Filter the entries beneath this task, copying only the lines that hold the word "进入examples".

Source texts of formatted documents
# # # # #
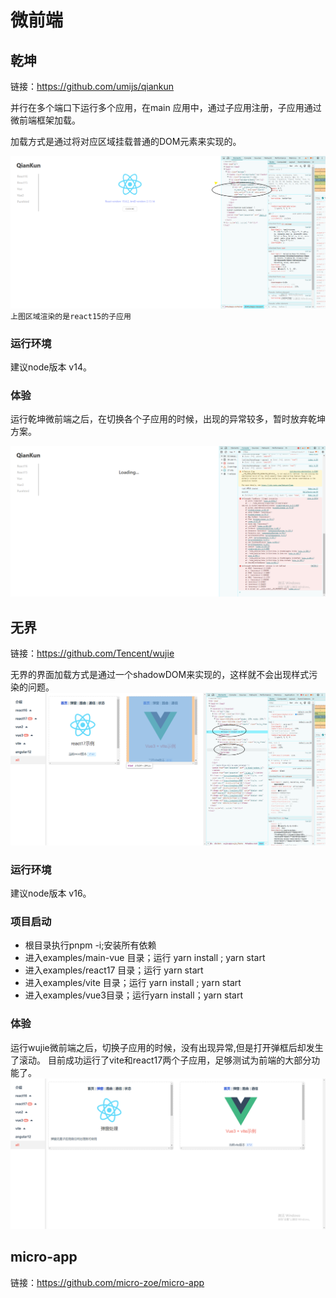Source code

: # 微前端

## 乾坤
链接：https://github.com/umijs/qiankun

并行在多个端口下运行多个应用，在main 应用中，通过子应用注册，子应用通过微前端框架加载。

加载方式是通过将对应区域挂载普通的DOM元素来实现的。


![img.png](img/img2.png)
`上图区域渲染的是react15的子应用`

### 运行环境
建议node版本 v14。
### 体验
运行乾坤微前端之后，在切换各个子应用的时候，出现的异常较多，暂时放弃乾坤方案。

![img.png](img/img1.png)
## 无界
链接：https://github.com/Tencent/wujie

无界的界面加载方式是通过一个shadowDOM来实现的，这样就不会出现样式污染的问题。
![img.png](img/img4.png)
### 运行环境
建议node版本 v16。
### 项目启动
- 根目录执行pnpm -i;安装所有依赖
- 进入examples/main-vue 目录；运行 yarn install ; yarn start
- 进入examples/react17 目录；运行 yarn start
- 进入examples/vite 目录；运行 yarn install ; yarn start
- 进入examples/vue3目录；运行yarn install；yarn start
### 体验
运行wujie微前端之后，切换子应用的时候，没有出现异常,但是打开弹框后却发生了滚动。
目前成功运行了vite和react17两个子应用，足够测试为前端的大部分功能了。
![img.png](img/img3.png)
## micro-app
链接：https://github.com/micro-zoe/micro-app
# # # # #
▶ **Solution**:
- 进入examples/main-vue 目录；运行 yarn install ; yarn start
- 进入examples/react17 目录；运行 yarn start
- 进入examples/vite 目录；运行 yarn install ; yarn start
- 进入examples/vue3目录；运行yarn install；yarn start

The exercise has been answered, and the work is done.